Beginning with the line that contains "ਅਹਿਮ ਭੂਮਿਕਾ", output each line below exactly through the last one, both included, and nothing else.

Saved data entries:
===============

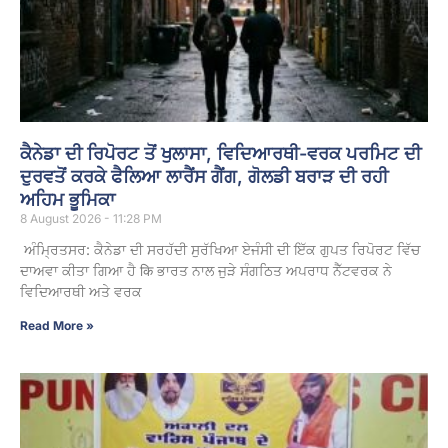
ਕੈਨੇਡਾ ਦੀ ਰਿਪੋਰਟ ਤੋਂ ਖੁਲਾਸਾ, ਵਿਦਿਆਰਥੀ-ਵਰਕ ਪਰਮਿਟ ਦੀ
ਦੁਰਵਤੋਂ ਕਰਕੇ ਫੈਲਿਆ ਲਾਰੈਂਸ ਗੈਂਗ, ਗੋਲਡੀ ਬਰਾੜ ਦੀ ਰਹੀ
ਅਹਿਮ ਭੂਮਿਕਾ
8 August 2026 - 11:28 PM
ਅੰਮ੍ਰਿਤਸਰ: ਕੈਨੇਡਾ ਦੀ ਸਰਹੱਦੀ ਸੁਰੱਖਿਆ ਏਜੰਸੀ ਦੀ ਇੱਕ ਗੁਪਤ ਰਿਪੋਰਟ ਵਿੱਚ
ਦਾਅਵਾ ਕੀਤਾ ਗਿਆ ਹੈ कि ਭਾਰਤ ਨਾਲ ਜੁੜੇ ਸੰਗਠਿਤ ਅਪਰਾਧ ਨੈੱਟਵਰਕ ਨੇ
ਵਿਦਿਆਰਥੀ ਅਤੇ ਵਰਕ
Read More »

===============

> RESULT
ਅਹਿਮ ਭੂਮਿਕਾ
8 August 2026 - 11:28 PM
ਅੰਮ੍ਰਿਤਸਰ: ਕੈਨੇਡਾ ਦੀ ਸਰਹੱਦੀ ਸੁਰੱਖਿਆ ਏਜੰਸੀ ਦੀ ਇੱਕ ਗੁਪਤ ਰਿਪੋਰਟ ਵਿੱਚ
ਦਾਅਵਾ ਕੀਤਾ ਗਿਆ ਹੈ कि ਭਾਰਤ ਨਾਲ ਜੁੜੇ ਸੰਗਠਿਤ ਅਪਰਾਧ ਨੈੱਟਵਰਕ ਨੇ
ਵਿਦਿਆਰਥੀ ਅਤੇ ਵਰਕ
Read More »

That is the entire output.